Re: Factor

Factor: the language, the theory, and the practice.

Genuine Sieve of Eratosthenes

Monday, June 8, 2015

#math #performance #primes

Iain Gray posted on the mailing list about a paper called the Genuine Sieve of Eratosthenes by Melissa O’Neill, a Professor of Computer Science at Harvey Mudd College.

It begins with a discussion about some clever looking Haskell code that is just trial division and not the Sieve of Eratosthenes. At the end of the paper is an interesting discussion of performance improvements that I thought might be fun to implement in Factor as a followup to the three versions that I posted about recently.

Version 4

We are going to use wheel factorization as a way of reducing the search space by ignoring some multiples of small prime numbers. It is a bit similar to ignoring all even numbers in our previous “Version 3”. In this case, we want to ignore all multiples of the first four prime numbers.

To calculate the “2-3-5-7” wheel, we start with 11 and filter the next 210 numbers that are not divisible by 2, 3, 5, or 7.

CONSTANT: wheel-2-3-5-7 $[
    11 dup 210 + [a..b] [
        { 2 3 5 7 } [ divisor? ] with any? not
    ] B{ } filter-as differences
]

Note: We use 210 here because the “{ 2 3 5 7 } product” cycle is 210.

Next, we want a way to iterate across all the numbers that might be prime, calling a quotation on each number that is prime.

:: each-prime ( upto sieve quot -- )
    11 upto '[ dup _ <= ] [
        wheel-2-3-5-7 [
            over dup 2/ sieve nth [ drop ] quot if
            +
        ] each
    ] while drop ; inline

For each prime found, we will want to mark all odd multiples as not prime.

:: mark-multiples ( i upto sieve -- )
    i sq upto i 2 * <range> [| j |
        t j 2/ sieve set-nth
    ] each ; inline

We will use a bit-array that is sized in 210-bit blocks, so the number of bits needed is:

: sieve-bits ( n -- bits )
    210 /i 1 + 210 * 2/ 6 + ; inline

Finally, we calculate our sieve, first for 11 and then for all the primes above 11.

:: sieve4 ( n -- primes )
    n sieve-bits <bit-array> :> sieve
    t 0 sieve set-nth
    t 4 sieve set-nth
    n sqrt sieve [ n sieve mark-multiples ] each-prime
    V{ 2 3 5 7 } clone :> primes
    n sieve [
        dup n <= [ primes push ] [ drop ] if
    ] each-prime primes ;

Calculating prime numbers up to 10 million is getting even faster.

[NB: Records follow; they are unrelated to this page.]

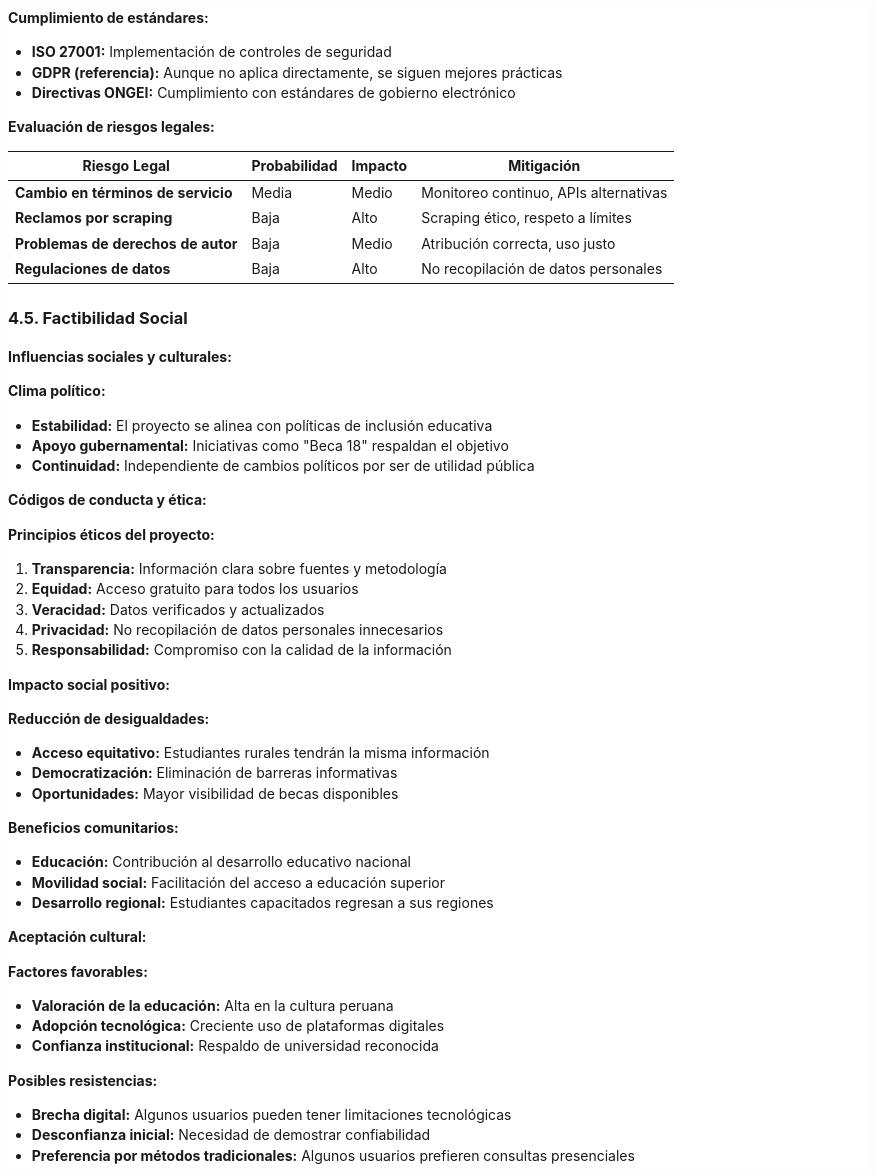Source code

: **Cumplimiento de estándares:**
- **ISO 27001:** Implementación de controles de seguridad
- **GDPR (referencia):** Aunque no aplica directamente, se siguen mejores prácticas
- **Directivas ONGEI:** Cumplimiento con estándares de gobierno electrónico

**Evaluación de riesgos legales:**

| Riesgo Legal | Probabilidad | Impacto | Mitigación |
|--------------|--------------|---------|------------|
| **Cambio en términos de servicio** | Media | Medio | Monitoreo continuo, APIs alternativas |
| **Reclamos por scraping** | Baja | Alto | Scraping ético, respeto a límites |
| **Problemas de derechos de autor** | Baja | Medio | Atribución correcta, uso justo |
| **Regulaciones de datos** | Baja | Alto | No recopilación de datos personales |



### 4.5. Factibilidad Social

**Influencias sociales y culturales:**

**Clima político:**
- **Estabilidad:** El proyecto se alinea con políticas de inclusión educativa
- **Apoyo gubernamental:** Iniciativas como "Beca 18" respaldan el objetivo
- **Continuidad:** Independiente de cambios políticos por ser de utilidad pública

**Códigos de conducta y ética:**

**Principios éticos del proyecto:**
1. **Transparencia:** Información clara sobre fuentes y metodología
2. **Equidad:** Acceso gratuito para todos los usuarios
3. **Veracidad:** Datos verificados y actualizados
4. **Privacidad:** No recopilación de datos personales innecesarios
5. **Responsabilidad:** Compromiso con la calidad de la información

**Impacto social positivo:**

**Reducción de desigualdades:**
- **Acceso equitativo:** Estudiantes rurales tendrán la misma información
- **Democratización:** Eliminación de barreras informativas
- **Oportunidades:** Mayor visibilidad de becas disponibles

**Beneficios comunitarios:**
- **Educación:** Contribución al desarrollo educativo nacional
- **Movilidad social:** Facilitación del acceso a educación superior
- **Desarrollo regional:** Estudiantes capacitados regresan a sus regiones

**Aceptación cultural:**

**Factores favorables:**
- **Valoración de la educación:** Alta en la cultura peruana
- **Adopción tecnológica:** Creciente uso de plataformas digitales
- **Confianza institucional:** Respaldo de universidad reconocida

**Posibles resistencias:**
- **Brecha digital:** Algunos usuarios pueden tener limitaciones tecnológicas
- **Desconfianza inicial:** Necesidad de demostrar confiabilidad
- **Preferencia por métodos tradicionales:** Algunos usuarios prefieren consultas presenciales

IN: scratchpad gc [ 10,000,000 sieve4 ] time
Running time: 0.08523477 seconds

Version 5

If you use the compiler.tree.debugger to inspect the optimized output, you can see some dynamic dispatch with branches for fixed-width (fixnum) and arbitrary-precision (bignum) integers.

It would be nice to perform fixnum specialization or improve type propagation in the compiler, but for now we are going to write some ugly code to force fixnum math for performance.

We make a version of each-prime that inlines the iteration:

:: each-prime2 ( upto sieve quot -- )
    11 upto >fixnum '[ dup _ <= ] [
        wheel-2-3-5-7 [
            over dup 2/ sieve nth-unsafe [ drop ] quot if
            fixnum+fast
        ] each
    ] while drop ; inline

And similarly for mark-multiples:

:: mark-multiples2 ( i upto sieve -- )
    i 2 fixnum*fast :> step
    i i fixnum*fast upto >fixnum '[ dup _ <= ] [
        t over 2/ sieve set-nth-unsafe
        step fixnum+fast
    ] while drop ; inline

And use them in our sieve computation:

:: sieve5 ( n -- primes )
    n sieve-bits <bit-array> :> sieve
    t 0 sieve set-nth
    t 4 sieve set-nth
    n sqrt sieve [ n sieve mark-multiples2 ] each-prime2
    V{ 2 3 5 7 } clone :> primes
    n sieve [
        dup n <= [ primes push ] [ drop ] if
    ] each-prime2 primes ;

Calculating prime numbers up to 10 million is super fast!

IN: scratchpad gc [ 10,000,000 sieve5 ] time
Running time: 0.033914378 seconds

We can compute all the 11,078,937 prime numbers up to 200 million in about a second!

IN: scratchpad gc [ 200,000,000 sieve5 ] time
Running time: 0.970876855 seconds

And all the 50,847,534 prime numbers up to 1 billion in about six seconds!

IN: scratchpad gc [ 1,000,000,000 sieve5 ] time
Running time: 6.141224805 seconds

Not quite primegen or primesieve, but not bad for a laptop!

This is available in the math.primes.erato.fast vocabulary on our nightly builds!